Federal election 2016: Who won Day Nine
Bill Shorten had a difficult Monday; while Malcolm Turnbull had a spectre of his own to deal with.
Bill Shorten will not be the last politician to promise something he cannot deliver.
The Opposition Leader had a difficult Monday as he and his team tried to defend their ground against the Greens by assuring voters they could defend penalty rates.
Shorten tried to have things both ways by saying a Labor government would respect the independent regulator, the Fair Work Commission, and yet also ensure the regulator did not scale back penalty rates.
His solution was to promise a real “intervention” in the matter – by making a submission.

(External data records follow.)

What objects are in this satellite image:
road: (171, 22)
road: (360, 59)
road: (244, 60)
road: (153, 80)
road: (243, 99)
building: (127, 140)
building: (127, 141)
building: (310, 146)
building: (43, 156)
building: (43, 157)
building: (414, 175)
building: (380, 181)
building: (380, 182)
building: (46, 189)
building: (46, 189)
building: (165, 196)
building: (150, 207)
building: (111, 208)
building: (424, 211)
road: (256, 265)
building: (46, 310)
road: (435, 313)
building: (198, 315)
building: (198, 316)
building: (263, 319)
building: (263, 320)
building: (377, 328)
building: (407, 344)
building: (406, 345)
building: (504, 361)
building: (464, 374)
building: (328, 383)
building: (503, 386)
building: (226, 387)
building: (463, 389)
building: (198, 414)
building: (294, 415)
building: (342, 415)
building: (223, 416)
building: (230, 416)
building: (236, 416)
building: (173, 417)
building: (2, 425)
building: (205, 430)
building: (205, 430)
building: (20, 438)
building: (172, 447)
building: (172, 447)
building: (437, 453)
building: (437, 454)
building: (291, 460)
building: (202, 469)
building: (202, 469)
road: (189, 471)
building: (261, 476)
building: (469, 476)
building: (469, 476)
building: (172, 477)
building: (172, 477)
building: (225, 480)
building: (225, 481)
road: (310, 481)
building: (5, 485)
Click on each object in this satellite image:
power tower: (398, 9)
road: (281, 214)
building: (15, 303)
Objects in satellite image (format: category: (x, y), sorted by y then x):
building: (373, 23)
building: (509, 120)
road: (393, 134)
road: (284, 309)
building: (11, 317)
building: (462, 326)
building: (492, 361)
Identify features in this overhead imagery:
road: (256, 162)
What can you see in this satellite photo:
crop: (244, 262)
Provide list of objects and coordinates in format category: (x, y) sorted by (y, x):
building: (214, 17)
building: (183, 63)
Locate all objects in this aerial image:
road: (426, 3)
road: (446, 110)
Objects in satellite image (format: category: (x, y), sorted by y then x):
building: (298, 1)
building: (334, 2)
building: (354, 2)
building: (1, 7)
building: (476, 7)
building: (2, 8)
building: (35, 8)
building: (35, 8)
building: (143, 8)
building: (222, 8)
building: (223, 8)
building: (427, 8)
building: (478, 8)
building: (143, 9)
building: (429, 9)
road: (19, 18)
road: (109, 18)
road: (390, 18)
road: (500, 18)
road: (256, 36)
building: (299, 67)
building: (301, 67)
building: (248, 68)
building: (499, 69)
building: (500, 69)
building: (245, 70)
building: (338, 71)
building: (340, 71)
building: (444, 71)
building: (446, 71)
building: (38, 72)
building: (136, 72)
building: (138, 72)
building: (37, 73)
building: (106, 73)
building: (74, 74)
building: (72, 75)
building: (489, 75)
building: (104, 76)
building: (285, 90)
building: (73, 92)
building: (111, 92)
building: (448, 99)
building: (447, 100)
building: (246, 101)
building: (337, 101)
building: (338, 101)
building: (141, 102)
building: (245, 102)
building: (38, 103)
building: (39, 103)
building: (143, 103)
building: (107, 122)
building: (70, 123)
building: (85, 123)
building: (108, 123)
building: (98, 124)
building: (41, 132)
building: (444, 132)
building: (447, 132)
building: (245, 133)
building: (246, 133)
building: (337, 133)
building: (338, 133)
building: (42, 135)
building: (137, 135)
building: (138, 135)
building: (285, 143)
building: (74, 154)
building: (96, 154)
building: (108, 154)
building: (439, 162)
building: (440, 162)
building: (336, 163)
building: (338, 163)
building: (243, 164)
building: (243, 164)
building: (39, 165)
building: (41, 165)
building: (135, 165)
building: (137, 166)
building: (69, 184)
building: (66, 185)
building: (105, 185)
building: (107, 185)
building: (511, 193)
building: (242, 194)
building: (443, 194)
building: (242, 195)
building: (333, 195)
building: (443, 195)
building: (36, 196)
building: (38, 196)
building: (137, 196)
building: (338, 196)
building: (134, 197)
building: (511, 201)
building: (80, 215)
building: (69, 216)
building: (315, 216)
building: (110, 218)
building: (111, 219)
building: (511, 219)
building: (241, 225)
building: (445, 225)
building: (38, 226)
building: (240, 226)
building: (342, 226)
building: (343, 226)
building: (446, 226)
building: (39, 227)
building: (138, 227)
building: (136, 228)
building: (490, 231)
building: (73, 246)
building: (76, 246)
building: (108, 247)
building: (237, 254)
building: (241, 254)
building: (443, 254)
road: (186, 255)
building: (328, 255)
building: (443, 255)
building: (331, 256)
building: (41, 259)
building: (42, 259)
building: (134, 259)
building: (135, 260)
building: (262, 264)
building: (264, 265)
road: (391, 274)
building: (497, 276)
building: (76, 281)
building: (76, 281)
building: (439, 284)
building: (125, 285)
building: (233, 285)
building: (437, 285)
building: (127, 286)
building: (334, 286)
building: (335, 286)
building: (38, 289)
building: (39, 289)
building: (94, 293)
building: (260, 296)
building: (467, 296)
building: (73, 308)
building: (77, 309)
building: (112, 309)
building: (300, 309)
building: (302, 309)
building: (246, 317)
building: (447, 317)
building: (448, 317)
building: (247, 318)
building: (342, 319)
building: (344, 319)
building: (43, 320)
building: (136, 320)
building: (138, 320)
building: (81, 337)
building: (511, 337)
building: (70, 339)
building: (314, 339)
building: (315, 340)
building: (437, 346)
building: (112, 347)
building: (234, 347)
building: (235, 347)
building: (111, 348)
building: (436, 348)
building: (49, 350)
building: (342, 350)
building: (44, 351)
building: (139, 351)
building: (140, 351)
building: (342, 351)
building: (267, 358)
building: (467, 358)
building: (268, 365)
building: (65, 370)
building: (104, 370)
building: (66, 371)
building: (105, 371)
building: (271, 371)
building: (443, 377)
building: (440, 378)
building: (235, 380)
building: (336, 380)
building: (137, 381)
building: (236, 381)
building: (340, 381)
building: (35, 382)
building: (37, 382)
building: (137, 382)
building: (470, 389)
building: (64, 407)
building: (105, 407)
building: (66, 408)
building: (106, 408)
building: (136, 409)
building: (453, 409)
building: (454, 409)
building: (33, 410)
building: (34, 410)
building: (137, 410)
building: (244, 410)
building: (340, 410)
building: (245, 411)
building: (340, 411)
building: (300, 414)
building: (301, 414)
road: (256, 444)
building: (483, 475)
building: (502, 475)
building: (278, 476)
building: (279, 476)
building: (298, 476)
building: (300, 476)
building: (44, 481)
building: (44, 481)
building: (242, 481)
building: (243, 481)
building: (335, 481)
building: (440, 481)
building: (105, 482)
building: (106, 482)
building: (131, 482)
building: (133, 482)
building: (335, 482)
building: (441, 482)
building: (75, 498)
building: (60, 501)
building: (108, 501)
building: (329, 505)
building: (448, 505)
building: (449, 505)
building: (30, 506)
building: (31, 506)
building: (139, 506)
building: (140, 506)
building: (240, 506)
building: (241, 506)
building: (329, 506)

“I have no doubt that if we are successful on July 2, my government will further intervene in the case before the decision to strengthen, only as a government submission can, the case to defend our penalty rates,” he told reporters in Geelong.
LIVE: Federal Election 2016, Day Nine
Rarely has a piece of government paper sounded so powerful. The TV footage suggested the Shorten campaign had come to a halt, much like the Labor bus photographed wedged on a driveway in Port Macquarie.
This overshadowed Shorten’s $59 million election promise to support workers in the car industry.
But was it so bad that Shorten was defending penalty rates? The more the election campaign focuses on workplace relations, the more he can spook voters with the spectre of WorkChoices.
The invisible candidate
Malcolm Turnbull, meanwhile, had a spectre of his own to deal with – a missing candidate in Fremantle who has suggested in the past that legalising same sex marriage could lead to polygamy and has criticised the “divisive” idea of indigenous recognition in the constitution.
The Liberal candidate, Sherry Sufi, was nowhere near Turnbull when the Prime Minister visited the electorate on Monday. Turnbull had to curtly reject Sufi’s remarks about same sex marriage before suggesting to journalists that they ask him questions about “jobs and growth” instead.
Turnbull made a strong election pitch at the Austal shipyards in Perth: that Labor had not built a single Australian ship in its last time in power, that the company tax cuts would create jobs, that Labor was divided on asylum seeker policy and that Shorten would “sell out” to the Greens if he had a chance.
Few voters would have seen this message. For now, Turnbull is simply preparing the ground for the attack on Shorten later in the campaign.
Turnbull’s visit to a Darwin pub later on Monday, after he had flown in from Perth, may do him some good when the footage is aired, but it all depends on whether he can break the ice with ordinary voters.
Who won the day?
Monday meant little to the campaign on either side. Turnbull and Shorten fought on the same ground as usual, neither advancing or retreating. There will be more days like it ahead.
The day was a draw.
But don’t worry – there’s a rematch tomorrow.